[Collected data]
● ● ● ● ●

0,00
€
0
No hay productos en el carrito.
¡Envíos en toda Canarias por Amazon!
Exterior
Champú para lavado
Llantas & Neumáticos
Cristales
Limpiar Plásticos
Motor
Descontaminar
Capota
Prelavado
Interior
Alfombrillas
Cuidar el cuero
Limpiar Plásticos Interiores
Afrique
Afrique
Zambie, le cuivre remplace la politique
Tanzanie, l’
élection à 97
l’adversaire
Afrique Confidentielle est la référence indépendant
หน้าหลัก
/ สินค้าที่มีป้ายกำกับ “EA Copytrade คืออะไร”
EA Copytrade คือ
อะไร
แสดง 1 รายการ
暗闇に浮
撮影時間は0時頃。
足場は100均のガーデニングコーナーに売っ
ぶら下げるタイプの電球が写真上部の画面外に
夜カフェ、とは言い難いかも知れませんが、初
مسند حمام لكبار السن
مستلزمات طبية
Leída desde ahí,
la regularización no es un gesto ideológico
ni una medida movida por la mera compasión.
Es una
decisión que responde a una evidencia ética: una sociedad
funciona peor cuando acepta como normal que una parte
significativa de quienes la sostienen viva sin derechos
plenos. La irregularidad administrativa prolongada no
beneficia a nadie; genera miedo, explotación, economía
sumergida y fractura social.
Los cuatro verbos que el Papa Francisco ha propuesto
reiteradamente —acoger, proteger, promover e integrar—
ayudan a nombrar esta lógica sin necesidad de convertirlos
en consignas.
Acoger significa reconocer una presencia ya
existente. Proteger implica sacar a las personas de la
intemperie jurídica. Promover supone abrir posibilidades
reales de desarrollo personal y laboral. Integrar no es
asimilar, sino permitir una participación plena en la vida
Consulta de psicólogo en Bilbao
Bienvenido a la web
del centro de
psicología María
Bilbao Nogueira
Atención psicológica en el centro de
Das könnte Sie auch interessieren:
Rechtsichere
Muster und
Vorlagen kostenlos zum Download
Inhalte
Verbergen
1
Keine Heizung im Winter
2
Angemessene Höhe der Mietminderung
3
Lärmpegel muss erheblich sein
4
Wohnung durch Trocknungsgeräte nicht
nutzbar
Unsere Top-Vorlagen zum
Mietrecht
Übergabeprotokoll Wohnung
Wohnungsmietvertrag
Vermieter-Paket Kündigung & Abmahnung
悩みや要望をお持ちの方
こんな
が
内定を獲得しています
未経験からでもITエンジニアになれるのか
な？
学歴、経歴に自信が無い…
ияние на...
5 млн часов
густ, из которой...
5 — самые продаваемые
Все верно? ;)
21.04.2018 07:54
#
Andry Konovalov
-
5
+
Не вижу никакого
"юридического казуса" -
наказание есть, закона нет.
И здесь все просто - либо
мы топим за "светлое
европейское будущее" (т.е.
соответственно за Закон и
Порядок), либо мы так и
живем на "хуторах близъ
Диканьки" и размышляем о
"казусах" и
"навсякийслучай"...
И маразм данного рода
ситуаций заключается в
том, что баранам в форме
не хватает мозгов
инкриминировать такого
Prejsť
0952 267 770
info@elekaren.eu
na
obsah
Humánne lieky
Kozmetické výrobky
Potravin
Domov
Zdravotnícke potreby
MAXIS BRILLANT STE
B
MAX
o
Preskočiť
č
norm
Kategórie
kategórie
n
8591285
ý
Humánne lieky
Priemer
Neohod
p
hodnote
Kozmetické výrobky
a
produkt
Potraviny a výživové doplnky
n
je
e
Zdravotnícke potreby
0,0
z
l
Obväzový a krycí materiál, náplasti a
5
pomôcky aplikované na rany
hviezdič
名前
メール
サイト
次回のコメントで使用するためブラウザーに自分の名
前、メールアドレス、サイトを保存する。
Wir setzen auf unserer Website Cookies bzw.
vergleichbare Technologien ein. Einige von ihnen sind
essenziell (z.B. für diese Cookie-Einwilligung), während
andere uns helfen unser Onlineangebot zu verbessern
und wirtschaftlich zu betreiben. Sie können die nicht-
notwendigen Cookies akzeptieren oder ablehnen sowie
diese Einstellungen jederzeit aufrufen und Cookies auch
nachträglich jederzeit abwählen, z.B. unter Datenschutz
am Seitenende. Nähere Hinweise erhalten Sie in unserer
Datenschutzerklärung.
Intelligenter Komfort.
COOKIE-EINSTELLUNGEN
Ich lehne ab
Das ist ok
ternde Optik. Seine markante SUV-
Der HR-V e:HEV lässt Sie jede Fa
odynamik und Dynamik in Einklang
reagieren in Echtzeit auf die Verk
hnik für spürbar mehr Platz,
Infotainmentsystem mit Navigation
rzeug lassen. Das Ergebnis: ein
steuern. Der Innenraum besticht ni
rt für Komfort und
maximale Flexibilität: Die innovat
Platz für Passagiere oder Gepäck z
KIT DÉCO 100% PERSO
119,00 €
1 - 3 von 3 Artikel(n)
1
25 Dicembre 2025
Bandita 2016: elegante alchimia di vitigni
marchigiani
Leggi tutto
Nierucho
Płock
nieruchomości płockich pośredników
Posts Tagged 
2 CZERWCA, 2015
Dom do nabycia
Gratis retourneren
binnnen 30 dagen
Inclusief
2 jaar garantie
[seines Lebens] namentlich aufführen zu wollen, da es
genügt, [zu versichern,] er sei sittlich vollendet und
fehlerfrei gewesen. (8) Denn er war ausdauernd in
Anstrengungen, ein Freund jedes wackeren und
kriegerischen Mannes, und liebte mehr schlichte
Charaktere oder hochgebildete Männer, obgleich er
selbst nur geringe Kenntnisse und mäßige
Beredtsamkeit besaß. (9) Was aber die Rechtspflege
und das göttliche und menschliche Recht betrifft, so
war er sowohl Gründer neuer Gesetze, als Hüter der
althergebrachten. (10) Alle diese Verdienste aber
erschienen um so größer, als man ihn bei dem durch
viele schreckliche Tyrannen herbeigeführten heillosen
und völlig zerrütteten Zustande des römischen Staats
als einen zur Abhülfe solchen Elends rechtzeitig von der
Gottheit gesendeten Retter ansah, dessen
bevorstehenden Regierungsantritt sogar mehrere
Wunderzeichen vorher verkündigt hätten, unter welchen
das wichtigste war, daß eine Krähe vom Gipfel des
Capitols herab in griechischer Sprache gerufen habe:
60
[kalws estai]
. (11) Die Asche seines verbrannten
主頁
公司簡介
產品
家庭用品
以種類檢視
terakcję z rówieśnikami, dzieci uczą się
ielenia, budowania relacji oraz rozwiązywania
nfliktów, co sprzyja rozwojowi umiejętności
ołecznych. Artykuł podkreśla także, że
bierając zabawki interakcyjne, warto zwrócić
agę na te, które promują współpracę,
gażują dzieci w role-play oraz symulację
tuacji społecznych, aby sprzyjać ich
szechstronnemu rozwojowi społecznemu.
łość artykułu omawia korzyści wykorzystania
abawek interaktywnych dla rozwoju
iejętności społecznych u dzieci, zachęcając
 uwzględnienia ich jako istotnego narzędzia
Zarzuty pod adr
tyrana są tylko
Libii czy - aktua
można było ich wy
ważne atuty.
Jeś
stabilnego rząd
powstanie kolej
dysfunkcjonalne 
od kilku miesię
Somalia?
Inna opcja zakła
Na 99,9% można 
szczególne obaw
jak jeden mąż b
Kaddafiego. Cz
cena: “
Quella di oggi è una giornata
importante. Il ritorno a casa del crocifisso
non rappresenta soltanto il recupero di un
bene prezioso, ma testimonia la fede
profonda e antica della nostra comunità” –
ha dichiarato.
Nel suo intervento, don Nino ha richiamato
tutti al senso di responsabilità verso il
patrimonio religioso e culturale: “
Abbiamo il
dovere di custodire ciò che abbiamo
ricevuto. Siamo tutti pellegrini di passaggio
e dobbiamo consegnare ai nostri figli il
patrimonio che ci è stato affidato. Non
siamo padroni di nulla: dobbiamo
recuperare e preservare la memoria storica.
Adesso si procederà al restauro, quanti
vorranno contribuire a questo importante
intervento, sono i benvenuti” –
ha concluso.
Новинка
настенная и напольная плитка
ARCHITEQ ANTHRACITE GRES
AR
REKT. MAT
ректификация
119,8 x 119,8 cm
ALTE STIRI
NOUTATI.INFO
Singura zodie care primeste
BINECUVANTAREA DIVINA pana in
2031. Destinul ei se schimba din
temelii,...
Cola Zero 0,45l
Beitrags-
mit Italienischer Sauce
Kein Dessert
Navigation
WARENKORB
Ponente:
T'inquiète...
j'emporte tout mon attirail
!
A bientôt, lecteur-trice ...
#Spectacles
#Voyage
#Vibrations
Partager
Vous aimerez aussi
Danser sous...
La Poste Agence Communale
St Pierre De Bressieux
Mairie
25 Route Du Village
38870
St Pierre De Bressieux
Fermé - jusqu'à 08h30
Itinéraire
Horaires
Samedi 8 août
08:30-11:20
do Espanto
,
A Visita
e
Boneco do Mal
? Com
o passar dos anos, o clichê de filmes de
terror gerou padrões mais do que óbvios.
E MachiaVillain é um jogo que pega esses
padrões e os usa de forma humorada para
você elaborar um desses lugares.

● ● ● ● ●

Aim of the exercise – Above are records; repeat only the lines starting at the line with "nfliktów, co sprzyja rozwojowi umiejętności" and ending at the line with "tutti al senso di responsabilità verso il", exactly as they appear, both included.

Response –
nfliktów, co sprzyja rozwojowi umiejętności
ołecznych. Artykuł podkreśla także, że
bierając zabawki interakcyjne, warto zwrócić
agę na te, które promują współpracę,
gażują dzieci w role-play oraz symulację
tuacji społecznych, aby sprzyjać ich
szechstronnemu rozwojowi społecznemu.
łość artykułu omawia korzyści wykorzystania
abawek interaktywnych dla rozwoju
iejętności społecznych u dzieci, zachęcając
 uwzględnienia ich jako istotnego narzędzia
Zarzuty pod adr
tyrana są tylko
Libii czy - aktua
można było ich wy
ważne atuty.
Jeś
stabilnego rząd
powstanie kolej
dysfunkcjonalne 
od kilku miesię
Somalia?
Inna opcja zakła
Na 99,9% można 
szczególne obaw
jak jeden mąż b
Kaddafiego. Cz
cena: “
Quella di oggi è una giornata
importante. Il ritorno a casa del crocifisso
non rappresenta soltanto il recupero di un
bene prezioso, ma testimonia la fede
profonda e antica della nostra comunità” –
ha dichiarato.
Nel suo intervento, don Nino ha richiamato
tutti al senso di responsabilità verso il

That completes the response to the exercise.